Yetişkinler büyümeye çalışırken çocuk olmanın ne demek olduğunu unuturken, etraflarındaki çocuklara yanlış davranıyor ve bunun sonuçları her zaman ağır oluyor. Filmin yönetmeni François Truffaut, bize bu gerçeği acımasız bir yalınlıkla gösteriyor. Antoine de, tüm sorunlarla tek başına başa çıkmaya çalışırken de kötü yollara sapıyor ister istemez.

Oysa onun iyi bir çocuk olduğunu görebiliyorsunuz. En büyük tutkusu kitaplar, şiirler… Ancak kimi zaman doğru ve yanlışı ayırt edemiyor, etse de umursamıyor ya da sonuçlarının büyüklüğünü düşünemiyor çünkü herkes kendi hayat telaşında kaybolmuşken çocuk akıllarına gelmiyor ve ona yardım etmeyi, yol göstermeyi akıl edemiyor. O da kendince bir yol tutturmaya çalışırken her zaman bocalıyor. Bu uğurda onun en büyük destekçisi tıpkı kendisi gibi ailesi tarafından ihmal edilerek yetişen yakın arkadaşı Rene. Öyle ki evden kaçan arkadaşını kendi evine götürüyor, ıslah evine düştüğünde ona okuyacak bir şeyler götürüyor ancak yetişkinlerin umursamazlığını aşamıyor.

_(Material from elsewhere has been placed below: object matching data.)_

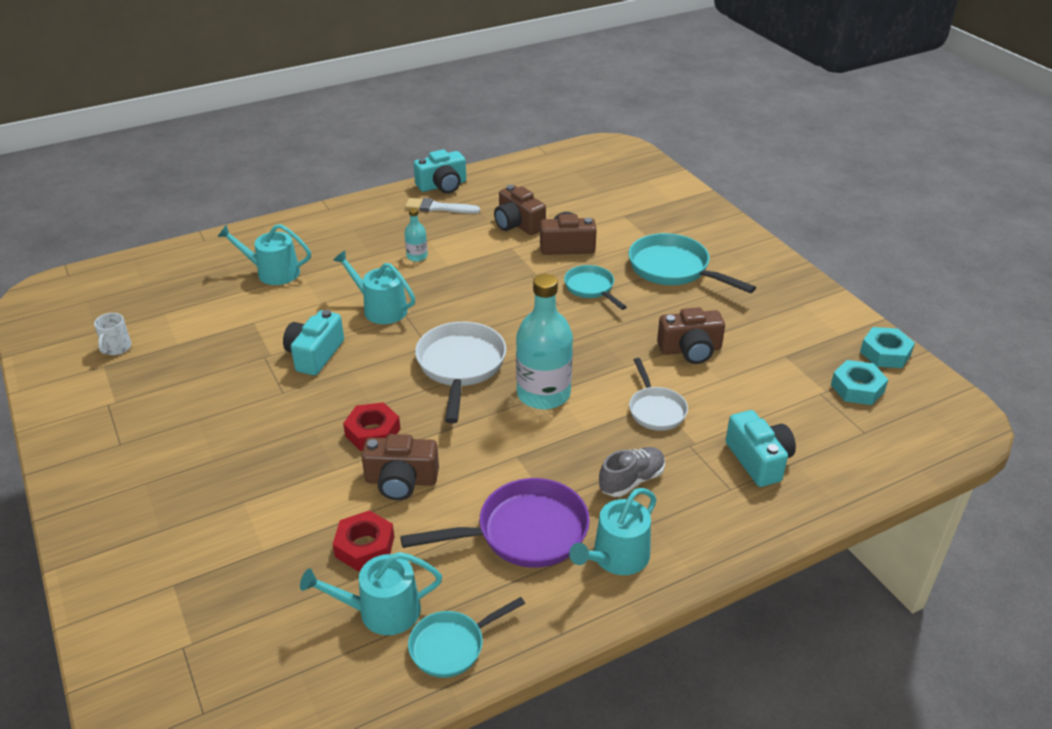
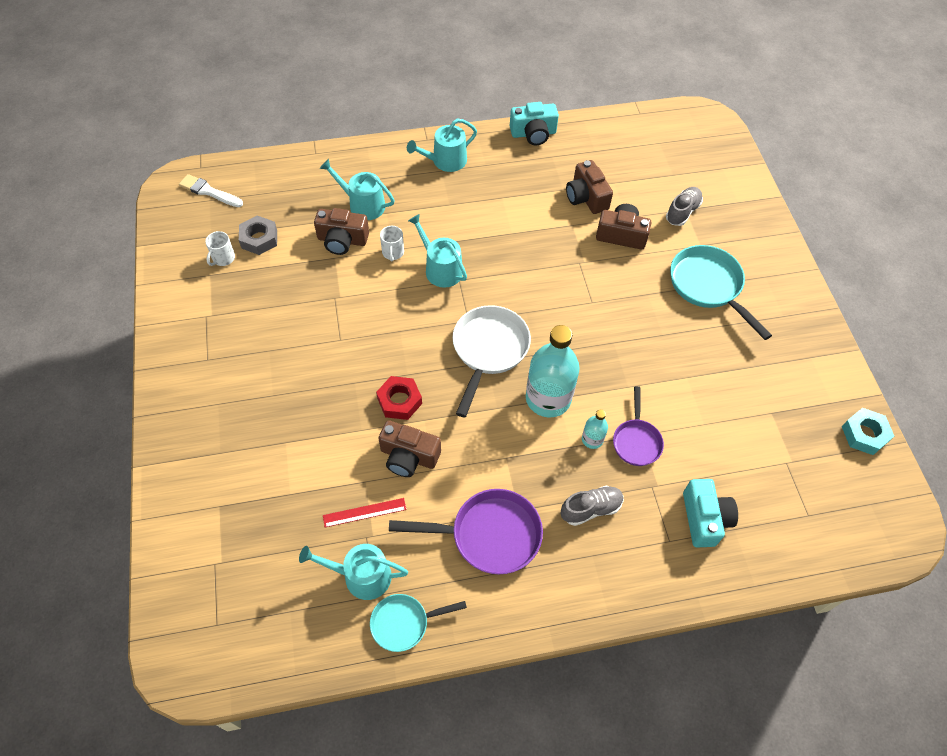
camera: 15 degrees right, 20 degrees up
(157, 323) = (259, 239): none -> grey nut
(314, 355) = (374, 306): turquoise camera -> none
(321, 306) = (393, 253): none -> white mug
(365, 546) = (364, 512): red nut -> red ruler
(417, 256) = (487, 215): turquoise bottle -> turquoise bottle (592, 439)
(438, 208) = (522, 160): white brush -> white brush (209, 191)
(591, 288) = (627, 290): turquoise pan -> none
(616, 557) = (553, 580): turquoise watering can -> turquoise watering can (445, 161)
(621, 218) = (682, 212): none -> grey shoe
(655, 409) = (636, 441): white pan -> purple pan
(690, 350) = (689, 384): brown camera -> brown camera (342, 240)
(857, 388) = (822, 466): turquoise nut -> none

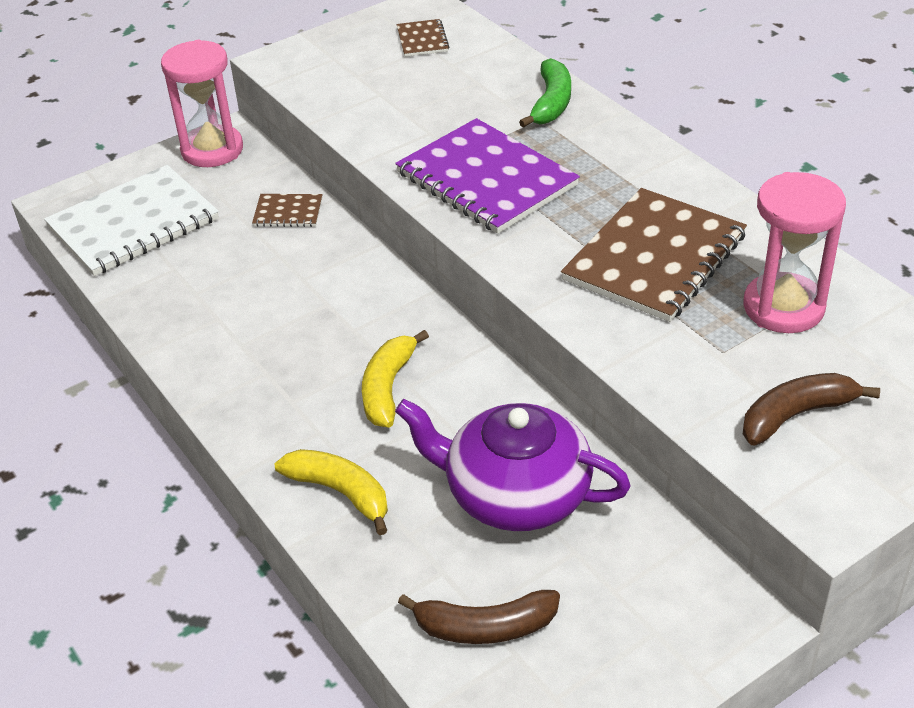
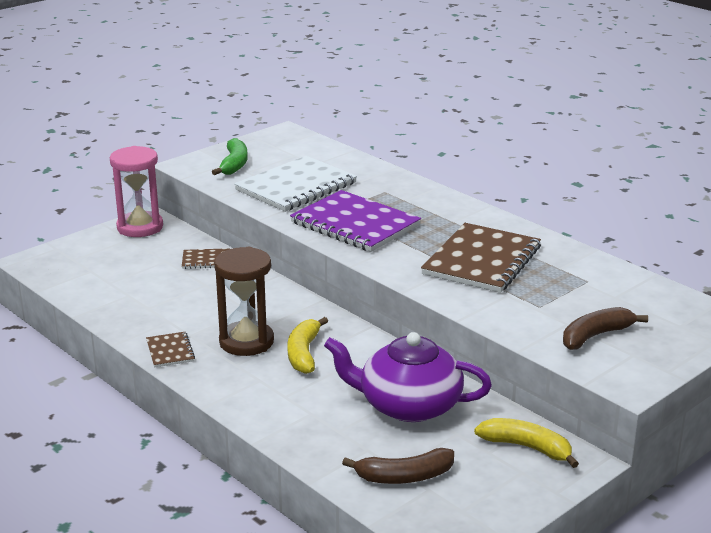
camera: 10 degrees left, 15 degrees down
(133, 223) = (91, 271): white notebook -> white notebook (296, 187)
(314, 362) = (246, 342): none -> brown hourglass
(340, 492) = (284, 411): yellow banana -> yellow banana (527, 447)
(422, 40) = (289, 151): brown notebook -> brown notebook (170, 351)
(551, 103) = (390, 182): green banana -> green banana (234, 164)
(783, 307) = (574, 282): pink hourglass -> none

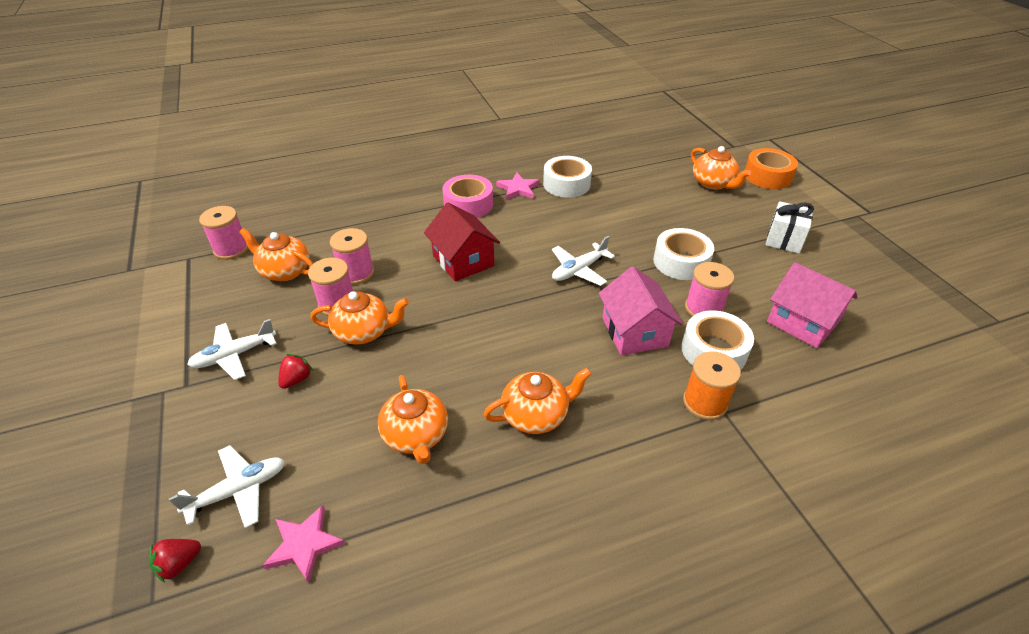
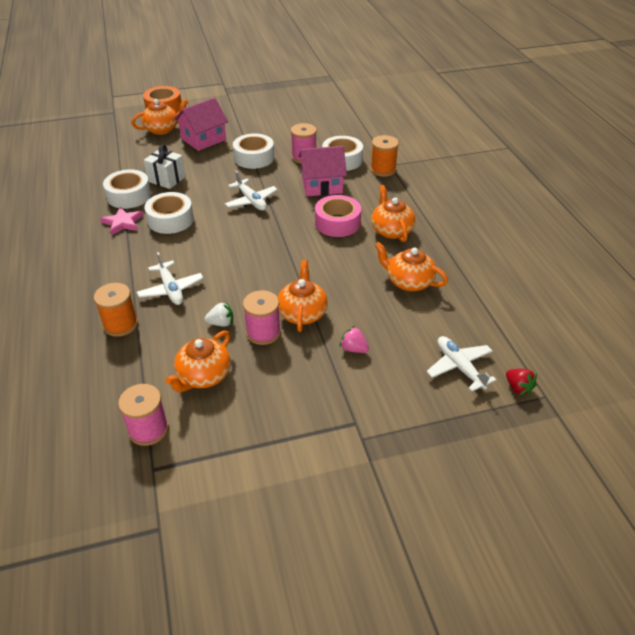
camera: 85 degrees left, 0 degrees up
(234, 355) = (321, 395): white plane -> white plane (171, 289)
(296, 379) = (353, 349): red strawberry -> pink strawberry
(304, 545) = (495, 328): pink star -> none
(356, 273) = (221, 323): pink spool -> white strawberry
(363, 213) = (120, 324): none -> orange spool
(416, 435) = (408, 282): orange teapot -> orange teapot turned 135 degrees counterclockwise
(463, 261) = (222, 258): red house -> none
(468, 204) = (136, 253): pink tape -> pink tape (337, 223)
(528, 216) = (170, 220): none -> white tape
(784, 240) = (242, 117): white gift -> white gift (167, 179)
(802, 322) = (322, 127): pink house -> pink house (203, 139)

Aslında baba da anne de çocuğa karşı kendilerince ihtiyatlı davranıyorlar ama ancak 8 yaşına geldiğinde onlarla yaşamaya başlayan Antoine ile doğal olarak büyük bir bağ kopukluğu yaşıyorlar. Sevgisizlik değil belki bunun adı ancak çocuğa bu şekilde yansıyor ki bu, her şeyi daha da kötü bir hale getiriyor.

Ben filmin siyah beyaz olmasını, çocuğun hayatının acımasızlığının bir yansıması olarak düşündüm. Antoine’in çocukluğunda hiçbir renk yokken, filminde neden olsundu ki? Ancak sonunda, çocuk dur durak bilmeden koşup hayatından kaçarak denize ulaştığında hem Antoine’e hem bizlere verilen bir umut var. Çocuk da denize, yani özgürlüğüne kavuşabildiğinde şaşkınlık ve kararsızlıkla ekrana bakıyor zaten…

4 uzun metrajlı, 1 kısa filmden oluşan maceranın ilk adımını oluşturan Fransız Yeni Dalga Akımı’nın da etkisiyle film, çocuk olmaya dair herkesin içinde sızı yaratan gerçekliğiyle dikkate değer eserler arasında yer alıyor.